__Your goal__
Rewrite the records from their first line up to and including the line containing "الجودة العالية وتحظى", changing "المانجو" to "البن" and leaving everything else unchanged.
[[ Supplied records, beginning ]]
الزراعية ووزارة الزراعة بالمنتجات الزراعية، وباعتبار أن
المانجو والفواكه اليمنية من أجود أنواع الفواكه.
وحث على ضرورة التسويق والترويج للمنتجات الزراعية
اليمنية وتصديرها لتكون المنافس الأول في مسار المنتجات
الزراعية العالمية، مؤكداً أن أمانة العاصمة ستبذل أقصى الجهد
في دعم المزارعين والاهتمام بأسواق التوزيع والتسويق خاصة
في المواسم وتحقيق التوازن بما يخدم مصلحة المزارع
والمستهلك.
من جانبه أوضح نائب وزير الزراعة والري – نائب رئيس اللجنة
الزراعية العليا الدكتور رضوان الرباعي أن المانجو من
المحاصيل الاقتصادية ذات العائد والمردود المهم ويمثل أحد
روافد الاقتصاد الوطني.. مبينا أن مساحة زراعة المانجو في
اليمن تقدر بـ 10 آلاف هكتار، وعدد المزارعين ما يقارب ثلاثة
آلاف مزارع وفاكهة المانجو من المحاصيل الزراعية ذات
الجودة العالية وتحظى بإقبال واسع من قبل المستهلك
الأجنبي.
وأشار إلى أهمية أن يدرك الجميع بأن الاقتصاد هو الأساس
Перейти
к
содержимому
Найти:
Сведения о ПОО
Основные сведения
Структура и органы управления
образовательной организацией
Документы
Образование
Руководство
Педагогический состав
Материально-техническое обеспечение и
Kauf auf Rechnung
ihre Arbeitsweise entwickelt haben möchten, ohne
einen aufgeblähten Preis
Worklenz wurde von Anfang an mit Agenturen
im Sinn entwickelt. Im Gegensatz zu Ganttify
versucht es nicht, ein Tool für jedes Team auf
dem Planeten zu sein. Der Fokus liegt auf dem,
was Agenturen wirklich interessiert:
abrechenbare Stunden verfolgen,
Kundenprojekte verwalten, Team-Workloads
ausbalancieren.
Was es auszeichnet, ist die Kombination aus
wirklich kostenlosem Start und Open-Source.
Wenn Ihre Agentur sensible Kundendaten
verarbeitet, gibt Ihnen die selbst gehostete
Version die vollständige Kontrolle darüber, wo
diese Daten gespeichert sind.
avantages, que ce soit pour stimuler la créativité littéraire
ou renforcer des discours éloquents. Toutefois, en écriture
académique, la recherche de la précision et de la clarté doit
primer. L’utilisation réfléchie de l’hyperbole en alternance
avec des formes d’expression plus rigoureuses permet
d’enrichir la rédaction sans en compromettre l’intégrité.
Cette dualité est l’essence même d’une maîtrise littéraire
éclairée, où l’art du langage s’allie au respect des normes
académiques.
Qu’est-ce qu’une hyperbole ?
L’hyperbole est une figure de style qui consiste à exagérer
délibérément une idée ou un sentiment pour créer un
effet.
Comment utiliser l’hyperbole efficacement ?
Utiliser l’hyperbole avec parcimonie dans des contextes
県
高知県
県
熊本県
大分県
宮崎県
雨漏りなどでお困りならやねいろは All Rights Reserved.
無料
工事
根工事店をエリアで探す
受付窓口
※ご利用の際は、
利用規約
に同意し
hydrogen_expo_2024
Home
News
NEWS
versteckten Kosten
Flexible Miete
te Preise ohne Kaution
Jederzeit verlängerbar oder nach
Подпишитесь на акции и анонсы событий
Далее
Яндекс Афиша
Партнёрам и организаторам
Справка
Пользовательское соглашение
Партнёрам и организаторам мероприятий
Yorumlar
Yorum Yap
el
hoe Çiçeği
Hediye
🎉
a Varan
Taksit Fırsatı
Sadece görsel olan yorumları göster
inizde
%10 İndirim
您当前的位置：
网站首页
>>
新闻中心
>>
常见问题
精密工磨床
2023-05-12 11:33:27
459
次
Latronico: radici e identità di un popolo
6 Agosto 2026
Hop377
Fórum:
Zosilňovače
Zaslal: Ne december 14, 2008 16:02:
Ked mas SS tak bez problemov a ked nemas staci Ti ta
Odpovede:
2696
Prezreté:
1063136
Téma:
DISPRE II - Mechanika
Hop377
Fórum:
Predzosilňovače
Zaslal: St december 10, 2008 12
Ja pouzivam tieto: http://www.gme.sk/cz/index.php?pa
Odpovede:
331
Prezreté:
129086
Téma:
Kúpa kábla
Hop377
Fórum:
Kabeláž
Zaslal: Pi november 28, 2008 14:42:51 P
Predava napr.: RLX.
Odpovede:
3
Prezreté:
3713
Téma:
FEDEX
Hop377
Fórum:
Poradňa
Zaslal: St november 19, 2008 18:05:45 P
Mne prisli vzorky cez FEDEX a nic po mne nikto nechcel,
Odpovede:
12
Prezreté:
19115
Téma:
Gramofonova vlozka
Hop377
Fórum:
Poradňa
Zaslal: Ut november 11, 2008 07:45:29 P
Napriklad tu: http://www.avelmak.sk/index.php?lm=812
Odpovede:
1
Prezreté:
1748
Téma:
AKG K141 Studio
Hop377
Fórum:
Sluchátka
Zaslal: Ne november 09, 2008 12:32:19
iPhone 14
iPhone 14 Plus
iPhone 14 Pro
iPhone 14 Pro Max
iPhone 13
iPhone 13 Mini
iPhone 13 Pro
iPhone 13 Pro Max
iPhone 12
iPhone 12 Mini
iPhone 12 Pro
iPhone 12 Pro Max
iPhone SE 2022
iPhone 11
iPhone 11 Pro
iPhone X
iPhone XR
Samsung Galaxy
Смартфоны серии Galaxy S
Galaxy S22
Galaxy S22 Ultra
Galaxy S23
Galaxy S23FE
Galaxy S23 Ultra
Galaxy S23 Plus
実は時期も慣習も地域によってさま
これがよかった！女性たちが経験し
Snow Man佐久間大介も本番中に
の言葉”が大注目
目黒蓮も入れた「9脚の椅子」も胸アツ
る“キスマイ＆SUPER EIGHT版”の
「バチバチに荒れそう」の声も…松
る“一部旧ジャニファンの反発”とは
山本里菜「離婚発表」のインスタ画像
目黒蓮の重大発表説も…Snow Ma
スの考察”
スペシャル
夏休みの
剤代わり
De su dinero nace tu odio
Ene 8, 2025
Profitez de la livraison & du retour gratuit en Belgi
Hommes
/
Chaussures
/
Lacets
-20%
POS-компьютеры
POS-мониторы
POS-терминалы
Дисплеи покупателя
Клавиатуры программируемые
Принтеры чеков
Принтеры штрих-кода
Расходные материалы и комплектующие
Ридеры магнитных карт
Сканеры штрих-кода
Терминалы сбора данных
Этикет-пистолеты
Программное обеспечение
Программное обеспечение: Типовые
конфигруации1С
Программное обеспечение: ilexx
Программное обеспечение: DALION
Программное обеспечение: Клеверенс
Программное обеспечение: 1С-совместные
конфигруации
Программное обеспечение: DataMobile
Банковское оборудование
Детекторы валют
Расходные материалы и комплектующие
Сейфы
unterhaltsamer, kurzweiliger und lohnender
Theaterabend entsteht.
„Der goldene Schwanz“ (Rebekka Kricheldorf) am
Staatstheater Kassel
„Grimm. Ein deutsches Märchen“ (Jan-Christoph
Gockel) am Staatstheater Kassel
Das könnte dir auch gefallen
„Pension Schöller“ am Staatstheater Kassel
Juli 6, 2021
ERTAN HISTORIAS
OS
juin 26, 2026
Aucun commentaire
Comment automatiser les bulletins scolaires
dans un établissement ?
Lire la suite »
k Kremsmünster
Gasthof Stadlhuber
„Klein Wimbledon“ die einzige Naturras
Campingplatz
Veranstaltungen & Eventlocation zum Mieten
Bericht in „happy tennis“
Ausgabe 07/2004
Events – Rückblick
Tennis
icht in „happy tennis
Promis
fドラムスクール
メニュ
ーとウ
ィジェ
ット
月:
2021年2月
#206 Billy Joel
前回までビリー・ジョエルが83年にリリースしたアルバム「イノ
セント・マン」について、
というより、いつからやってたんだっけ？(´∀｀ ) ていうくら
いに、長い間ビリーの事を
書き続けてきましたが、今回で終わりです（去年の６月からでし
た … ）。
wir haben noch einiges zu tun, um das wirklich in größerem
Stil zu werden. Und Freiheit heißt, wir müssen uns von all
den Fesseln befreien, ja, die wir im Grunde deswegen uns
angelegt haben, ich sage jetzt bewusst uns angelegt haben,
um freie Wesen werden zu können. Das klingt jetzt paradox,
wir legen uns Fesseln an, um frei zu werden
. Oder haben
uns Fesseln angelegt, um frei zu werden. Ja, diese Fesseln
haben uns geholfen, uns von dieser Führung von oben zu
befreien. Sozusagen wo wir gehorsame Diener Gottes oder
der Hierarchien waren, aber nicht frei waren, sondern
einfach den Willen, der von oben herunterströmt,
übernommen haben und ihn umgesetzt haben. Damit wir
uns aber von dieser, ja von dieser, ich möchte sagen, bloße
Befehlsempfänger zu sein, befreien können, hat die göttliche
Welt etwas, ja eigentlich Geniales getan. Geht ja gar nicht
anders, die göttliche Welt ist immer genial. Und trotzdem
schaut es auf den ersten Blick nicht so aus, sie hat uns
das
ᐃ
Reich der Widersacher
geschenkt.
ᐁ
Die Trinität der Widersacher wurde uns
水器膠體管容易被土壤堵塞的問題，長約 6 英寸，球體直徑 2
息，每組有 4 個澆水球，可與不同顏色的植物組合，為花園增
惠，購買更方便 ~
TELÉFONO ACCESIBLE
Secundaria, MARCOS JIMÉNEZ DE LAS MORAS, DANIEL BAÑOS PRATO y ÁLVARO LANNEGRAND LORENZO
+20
[[ Supplied records, end ]]
__Finished exercise__
الزراعية ووزارة الزراعة بالمنتجات الزراعية، وباعتبار أن
البن والفواكه اليمنية من أجود أنواع الفواكه.
وحث على ضرورة التسويق والترويج للمنتجات الزراعية
اليمنية وتصديرها لتكون المنافس الأول في مسار المنتجات
الزراعية العالمية، مؤكداً أن أمانة العاصمة ستبذل أقصى الجهد
في دعم المزارعين والاهتمام بأسواق التوزيع والتسويق خاصة
في المواسم وتحقيق التوازن بما يخدم مصلحة المزارع
والمستهلك.
من جانبه أوضح نائب وزير الزراعة والري – نائب رئيس اللجنة
الزراعية العليا الدكتور رضوان الرباعي أن البن من
المحاصيل الاقتصادية ذات العائد والمردود المهم ويمثل أحد
روافد الاقتصاد الوطني.. مبينا أن مساحة زراعة البن في
اليمن تقدر بـ 10 آلاف هكتار، وعدد المزارعين ما يقارب ثلاثة
آلاف مزارع وفاكهة البن من المحاصيل الزراعية ذات
الجودة العالية وتحظى بإقبال واسع من قبل المستهلك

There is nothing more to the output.